Jonathan completed his PhD (Historical Musicology & Analysis) at the University of Durham on the British composer Herbert Howells (1892-1983), under the supervision of Professor Jeremy Dibble.
His thesis is entitled ‘Experiments with Sonata Form’: A Critical Study of the Absolute Music of Herbert Howells and Its Place in Modern British Music’ (abstract below). In addition to his thesis, Jonathan also produced a completion of Howells’s Cello Concerto which is now published by Novello and has been recently recorded – see Cello Concerto page.
He is currently working on a biography of the composer.
Please do get in touch if you have any Howells related queries or information.
Selected Publications
The Music of Herbert Howells (published by Boydell & Brewer), to which Jonathan contributed, may be ordered here.
It contains 2 essays: –
- ‘On Hermeneutics in Howells: Some Thoughts on Interpreting his Cello Concerto’
- ”Tunes all the way’? Romantic Modernism and the Piano Concertos of Herbert Howells’
Other Publications on Howells:
‘The Challenge to Goodwill: Herbert Howells, Alban Berg and ‘The Modern Problem” in British Musical Criticism and Intellectual Thought, 1850-1950. Edited by Jeremy Dibble and Julian Horton (Boydell & Brewer, 2018)

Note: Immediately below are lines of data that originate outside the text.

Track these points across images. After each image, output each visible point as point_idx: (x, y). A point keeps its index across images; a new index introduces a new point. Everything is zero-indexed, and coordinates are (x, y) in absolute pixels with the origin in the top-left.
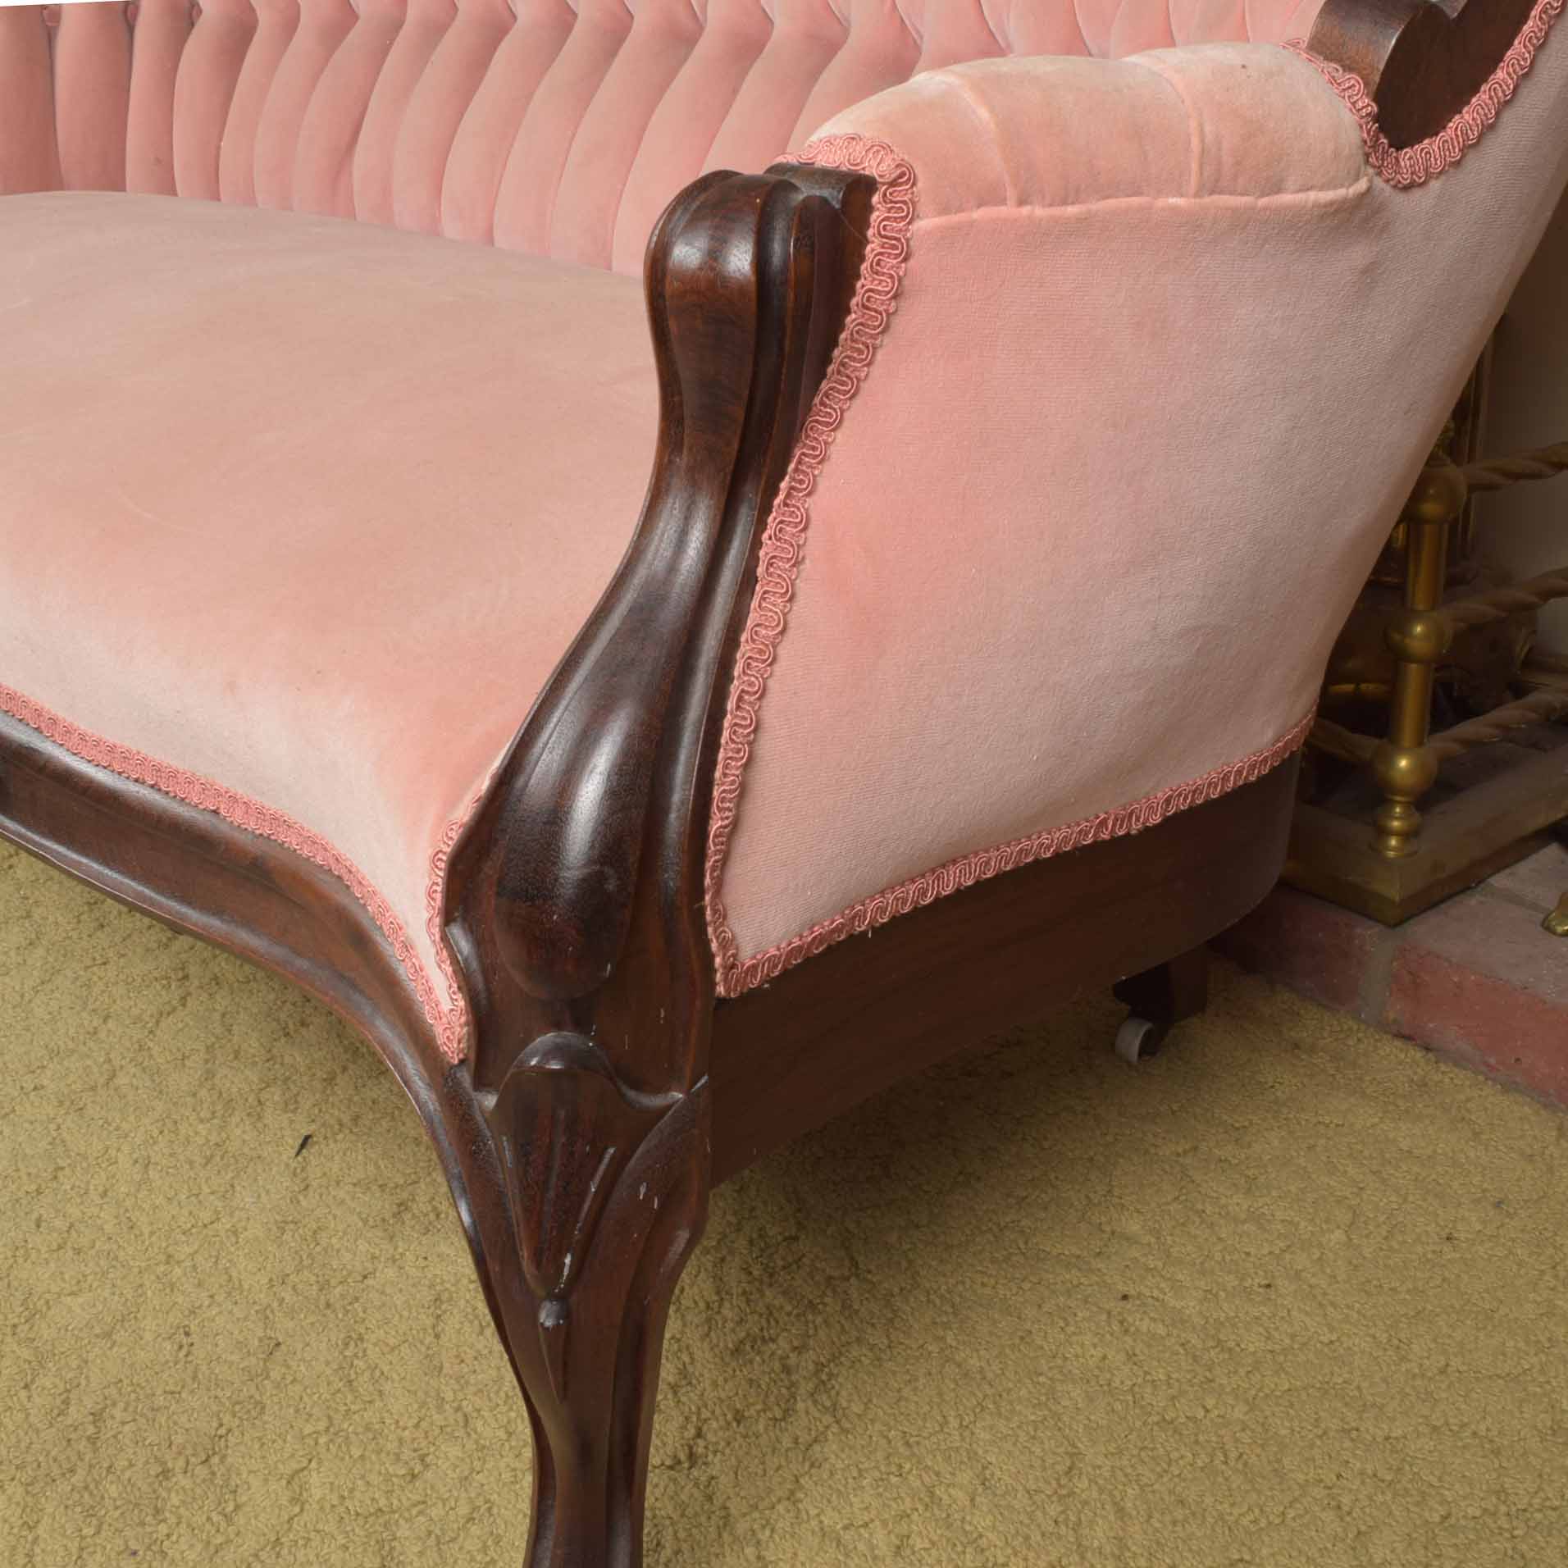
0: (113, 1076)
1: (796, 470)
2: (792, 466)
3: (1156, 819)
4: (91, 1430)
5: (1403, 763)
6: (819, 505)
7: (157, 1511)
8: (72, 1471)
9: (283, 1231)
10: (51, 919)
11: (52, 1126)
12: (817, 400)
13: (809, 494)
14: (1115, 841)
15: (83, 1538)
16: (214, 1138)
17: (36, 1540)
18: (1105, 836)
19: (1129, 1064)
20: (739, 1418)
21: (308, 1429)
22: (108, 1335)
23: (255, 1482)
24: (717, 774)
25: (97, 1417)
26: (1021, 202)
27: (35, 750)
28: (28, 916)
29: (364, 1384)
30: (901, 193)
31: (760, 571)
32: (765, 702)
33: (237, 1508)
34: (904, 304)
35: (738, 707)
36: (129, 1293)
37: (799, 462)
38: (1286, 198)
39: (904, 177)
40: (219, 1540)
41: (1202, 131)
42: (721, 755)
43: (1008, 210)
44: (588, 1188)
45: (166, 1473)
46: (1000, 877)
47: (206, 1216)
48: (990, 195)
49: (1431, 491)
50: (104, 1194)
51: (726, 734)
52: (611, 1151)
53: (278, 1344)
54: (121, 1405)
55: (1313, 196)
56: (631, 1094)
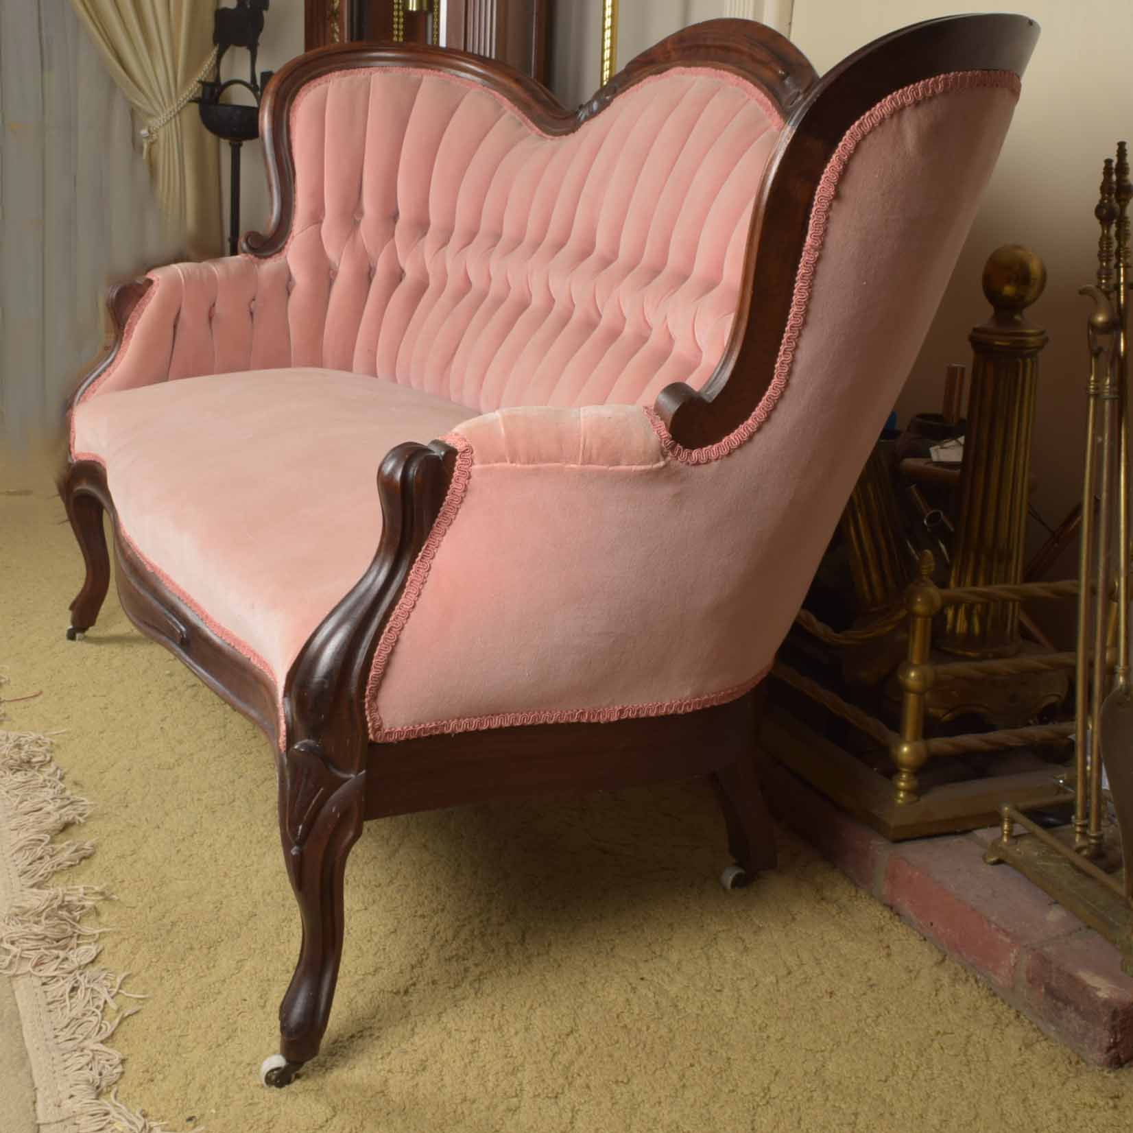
0: (234, 801)
1: (426, 549)
2: (424, 548)
3: (614, 718)
4: (169, 927)
5: (905, 749)
6: (436, 563)
7: (182, 960)
8: (156, 939)
9: (277, 875)
10: (234, 730)
11: (199, 816)
12: (435, 525)
13: (432, 559)
14: (589, 724)
15: (152, 962)
16: (265, 834)
17: (134, 958)
18: (584, 720)
19: (725, 889)
20: (434, 982)
21: (253, 946)
22: (190, 898)
23: (225, 959)
24: (376, 654)
25: (173, 924)
26: (512, 462)
27: (199, 628)
28: (225, 726)
29: (284, 937)
30: (467, 456)
31: (407, 584)
32: (403, 632)
33: (214, 966)
34: (468, 493)
35: (389, 632)
36: (204, 884)
37: (428, 546)
38: (623, 467)
39: (469, 450)
40: (202, 974)
41: (585, 440)
42: (379, 647)
43: (508, 464)
44: (311, 802)
45: (192, 949)
46: (522, 727)
47: (248, 862)
48: (501, 459)
49: (919, 600)
50: (210, 846)
51: (381, 641)
52: (322, 789)
53: (256, 915)
54: (184, 922)
55: (634, 468)
56: (334, 771)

‘Shaping the living and the dead’ -The Annual Herbert Howells Lecture,
given at Westminster Abbey on 8th October 2016. Text here.
‘Herbert Howells’s Organ Works? Critical reception, performance practice and the case for reappraisal.’ was published in Volume 37 of the Journal of The British Institute of Organ Studies (December 2013).
JBIOS 37 can be obtained from the publisher: Positif Press (Oxford), TEL: +44 (0)1865 243220
‘Beauty Springeth Out of Naught’: Interpreting the Church Music of Herbert Howells was published online within British Postgraduate Musicology, vol. 11 (December 2011) – available here.
Programme Notes
Jonathan writes programme notes regularly for performances and recordings of music by Howells and other British composers. Do get in touch if you need some notes. His most recent set was for David Newsholme’s fine disc of organ music – Howells from Salisbury.
PhD Thesis Abstract
‘Experiments with Sonata Form’: A Critical Study of the Absolute Music of Herbert Howells and Its Place in Modern British Music’
Ultimately a case study in modernism and the British creative imagination, the thesis also examines aspects of Howells’s reception history, the death of his son and the substantial BBC lecture series ‘The Modern Problem’, all three elements of which provide significant illumination of Howells’s complex development as an instrumental composer, his musical Weltanschauung, his attitude to European contemporary music and how this adds significantly to a commentary on his own stylistic formation during a fragmented twentieth century.